We included a small example dataset, in the directory example_dataset
.
For using a real dataset, you can download PDBBind.
In this project, the majority of the experiments included PDBBind general set 2016.
To process the dataset and store it, first create a directory where you want to keep
stored datasets (e.g., /datasetsprocessed/
), and then run the script
process_dataset_interaction.py
. For instance,
python scripts/process_dataset_interaction.py --affinity_dir=example_dataset/index/INDEX_general_PL_data.2020 --data_dir=example_dataset/ --path_dataset=../datasetsprocessed/example_data_processed --threshold=8 --which_file_ligand="mol2" --not_include_test_set=True --separate_edges=False
To train a model is simply a matter of running the script train_graphnet_lightning.py
:
python scripts/train_graphnet_lightning.py --path_dataset=../datasetsprocessed/example_data_processed --dropout_rate=0.1 --max_epochs=2500 --use_gpu=True --batch_size=3 --num_hidden_linear=256,256 --train_split=0.9 --learning_rate=0.0001 --weight_decay=0.0001 --use_batch_norm=True --comment="running final architecture" --embedding_layers=128,128 --use_message_passing=True --which_gnn_model=NodeEdgeGNN --size_processing_steps=128 --early_stopping_patience=500 --num_processing_steps=3 --splitting_seed=24 --save_model=False --mlflow_server_uri=<Your mlflow server uri>
You can choose other flags, with different parameters.

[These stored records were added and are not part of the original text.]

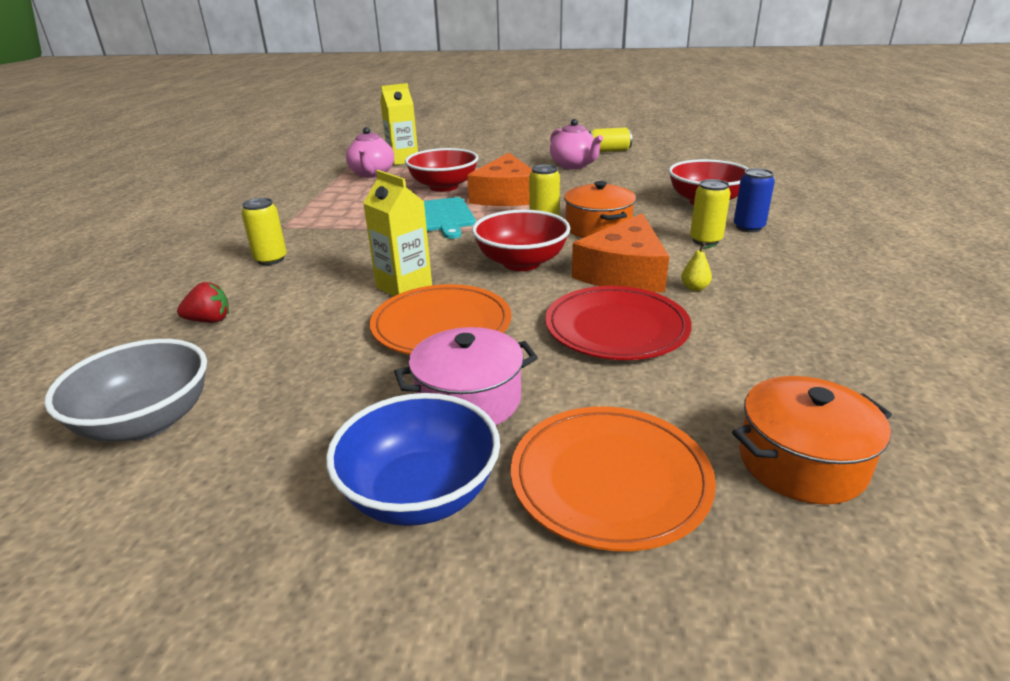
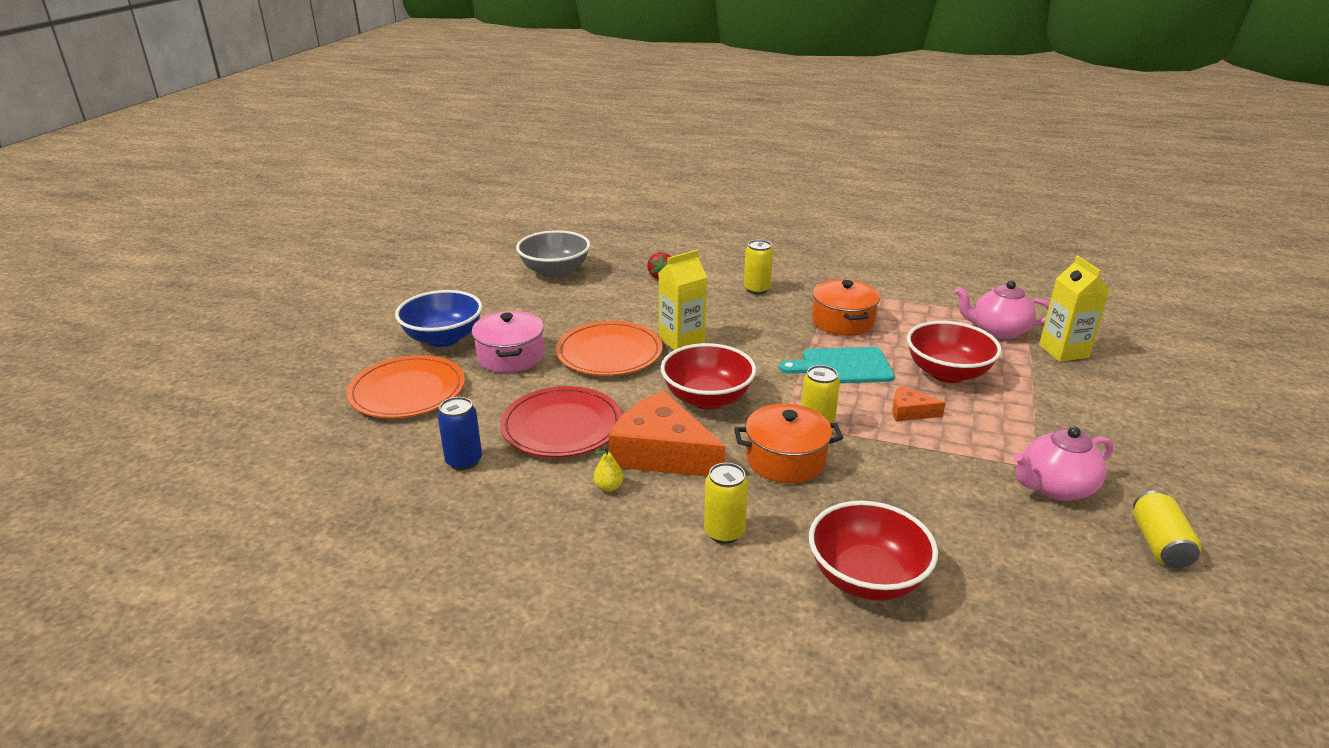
camera: 100 degrees right, 0 degrees up
orange cheese [467,153,532,206] -> orange cheese [892,385,945,422], size x0.47
orange pot [732,376,892,505] -> orange pot moved to [812,279,880,336]
blue can [734,168,775,232] -> blue can moved to [437,397,482,470]

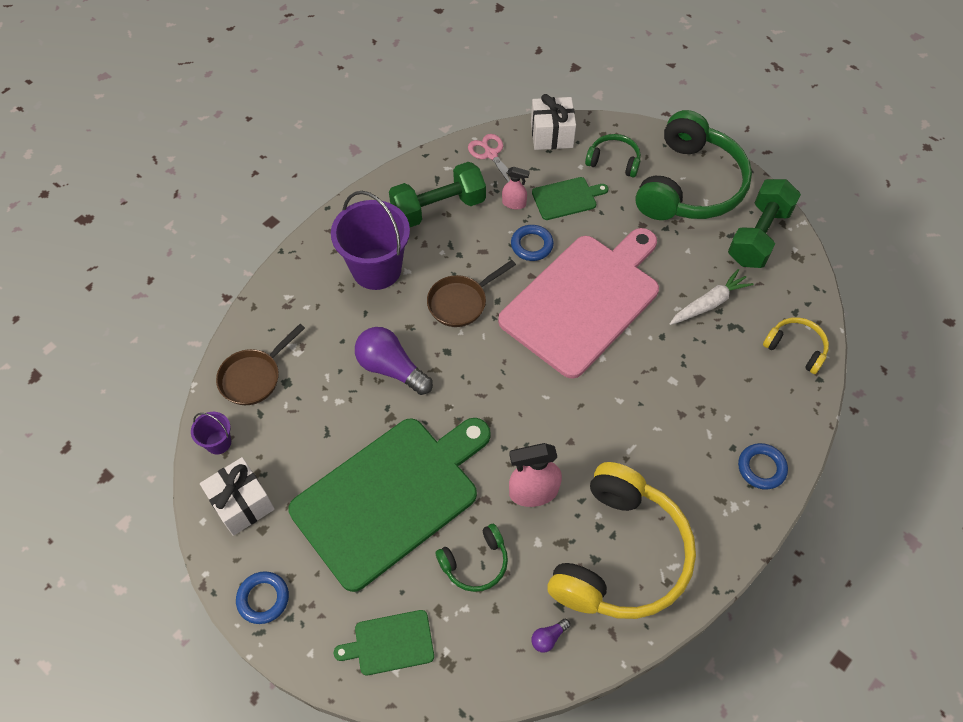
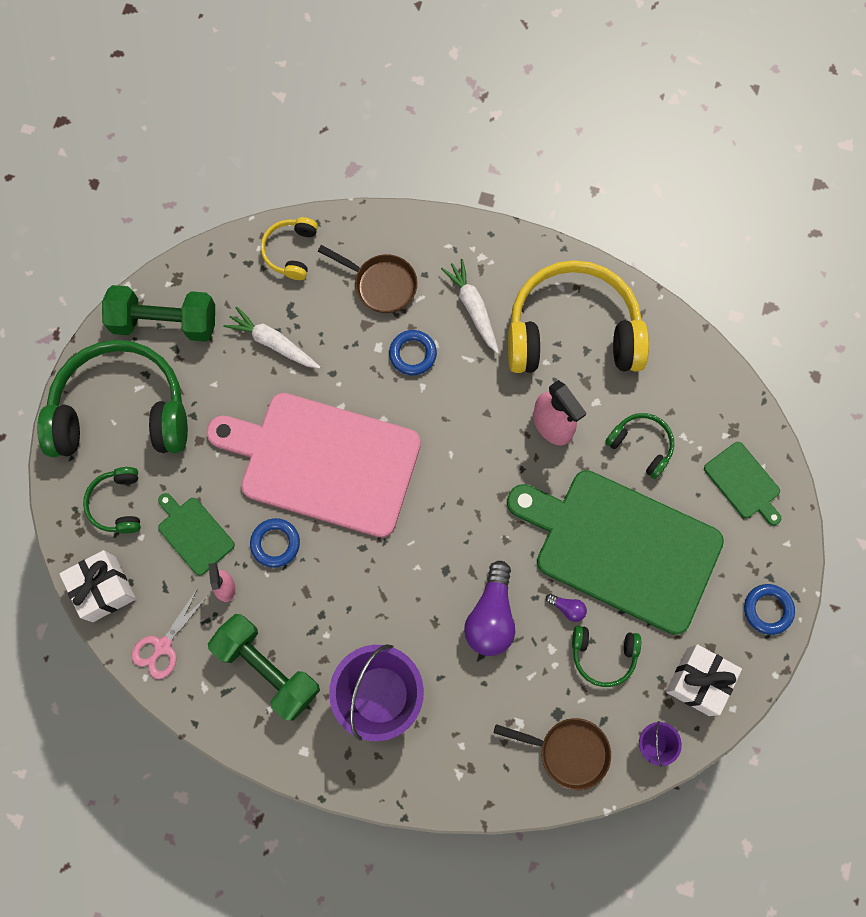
camera: 115 degrees left, 15 degrees up
brown pan [427,260,516,327] -> brown pan moved to [318,245,418,313]
purple light bulb [532,619,570,653] -> purple light bulb moved to [546,594,587,622]
blue ring [738,443,788,490] -> blue ring moved to [389,330,437,375]
none -> white carrot [441,259,499,354]
none -> green headphones [572,626,641,687]

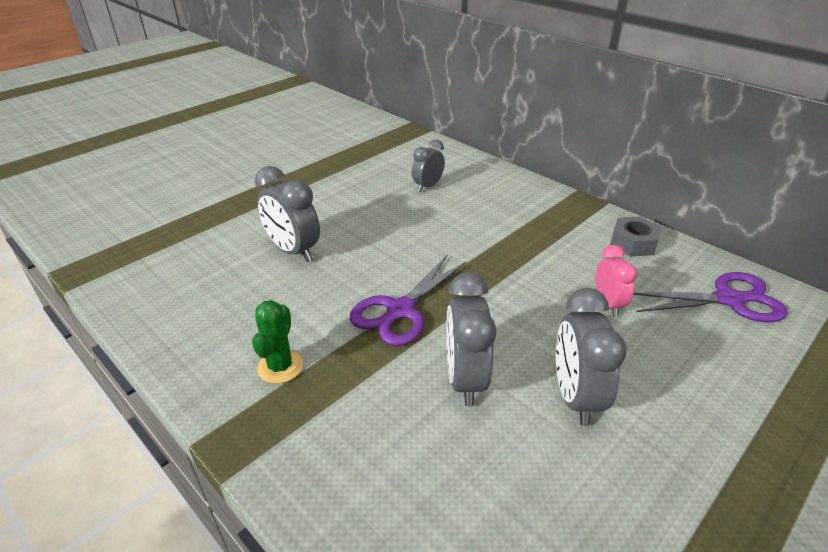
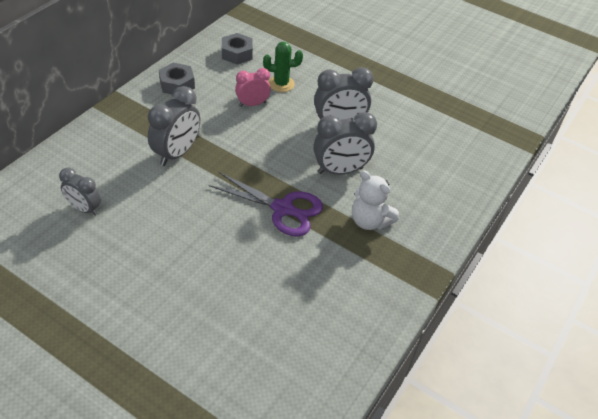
camera: 105 degrees left, 10 degrees up
green cactus [252,300,303,384] -> green cactus moved to [263,42,303,92]
grey clock [255,166,320,262] -> grey clock moved to [148,86,200,166]
purple scissors [633,272,788,323] -> grey nut [222,33,253,65]
none -> white teddy bear [352,170,399,230]

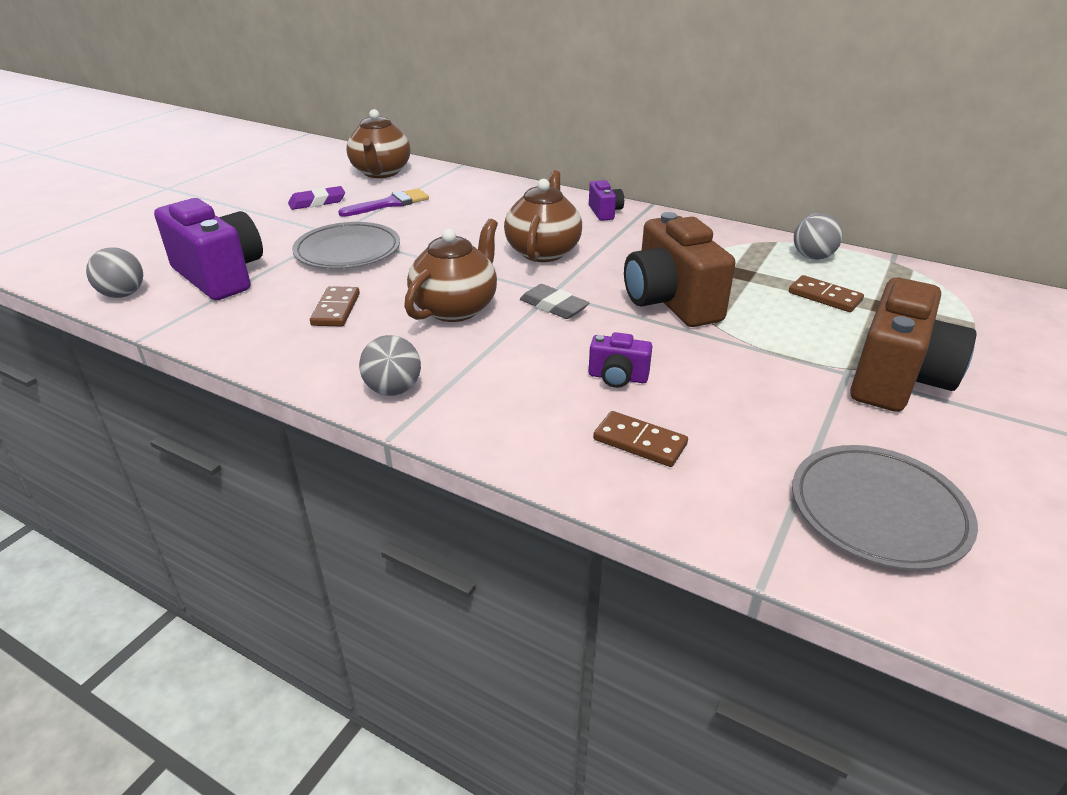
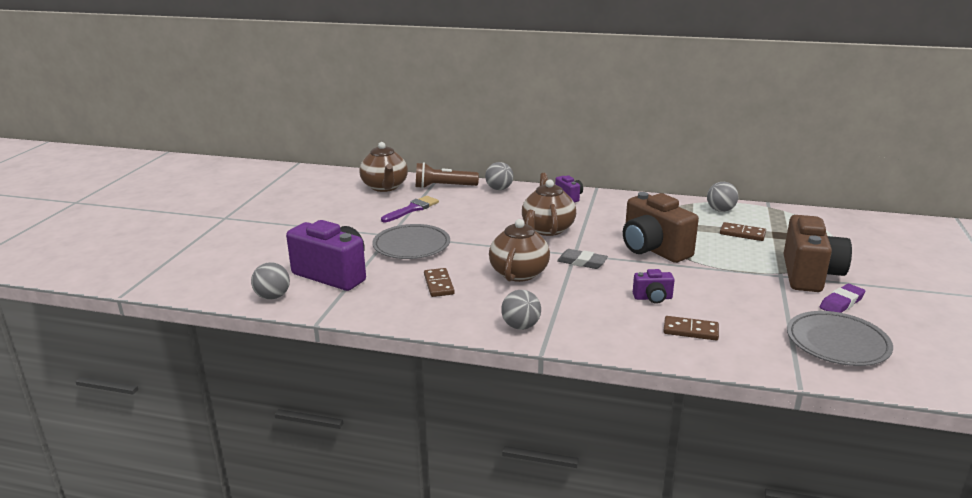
camera: 15 degrees left, 10 degrees down
purple eraser [288,186,345,210] -> purple eraser moved to [820,284,866,313]
none -> brown flashlight [416,162,479,189]
none -> grey ball [485,162,513,190]

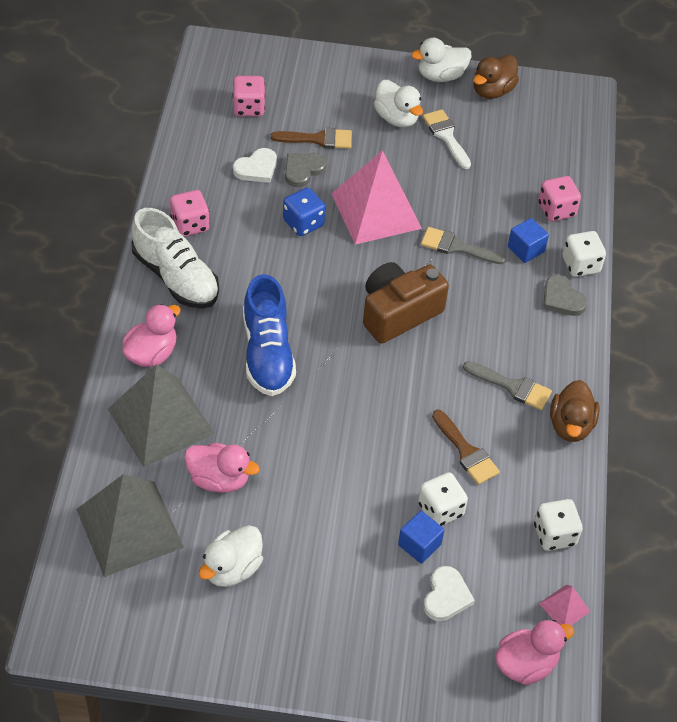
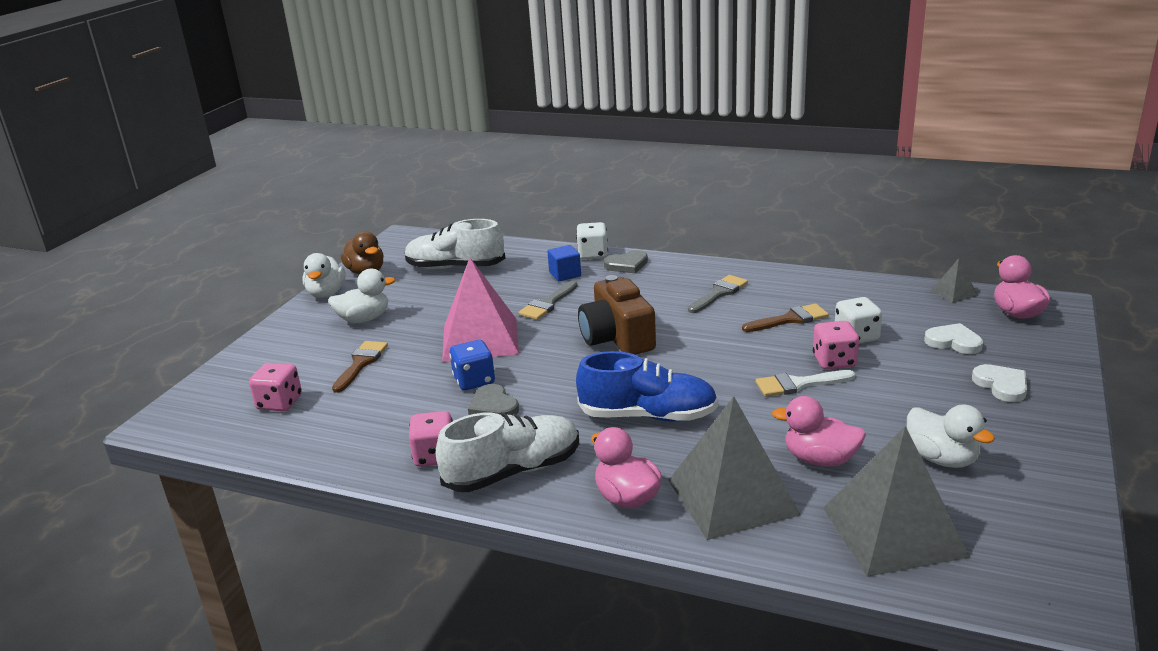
camera: 70 degrees left, 25 degrees down
pink duck [184,443,260,493] -> pink duck turned 105 degrees counterclockwise [772,396,866,467]
white heart [233,148,277,183] -> white heart moved to [972,364,1027,402]
grey heart [285,153,327,187] -> grey heart moved to [468,384,519,415]
blue cube [398,511,444,564] -> none
white brush [423,109,471,169] -> white brush moved to [756,370,856,397]
white dice [534,499,583,551] -> none
pink dice [538,176,581,221] -> pink dice moved to [813,321,859,370]
pink pyramid [539,585,591,625] -> grey pyramid [931,258,978,303]
brown duck [550,380,600,442] -> none
none -> white shoe [405,219,506,269]

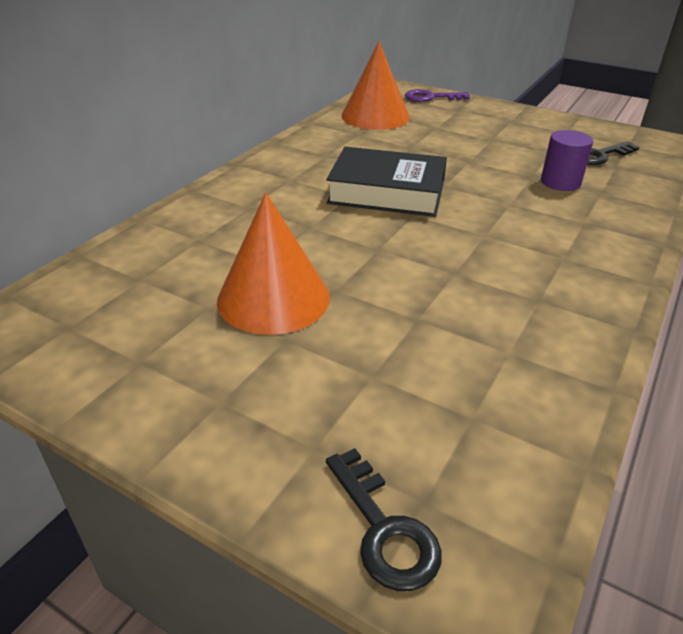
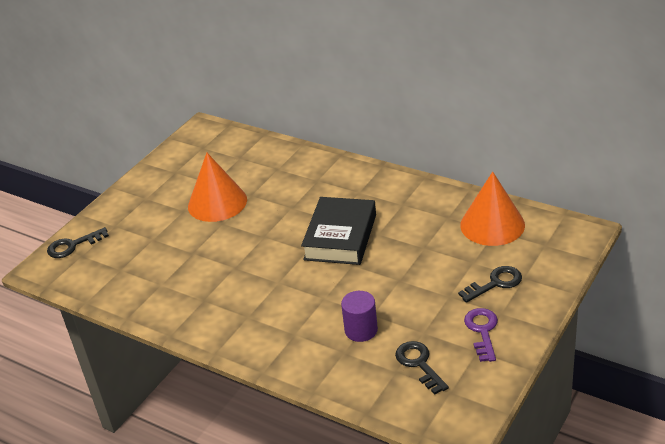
camera: 95 degrees right, 0 degrees up
purple key [405,89,470,102] -> purple key moved to [464,308,498,362]
none -> black key [458,266,522,303]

If you choose to save the model, you can later evaluate the performance on other test sets. You can create a directory to store the results (e.g., /results/
) and run the script evaluate_model.py
. For instance,
python scripts/evaluate_model.py --path_dataset=<Path to the processed dataset to test> --mlflow_server_uri=<your mlflow server ui> --results_dir=../results --run_id=<The run ID where the model was trained>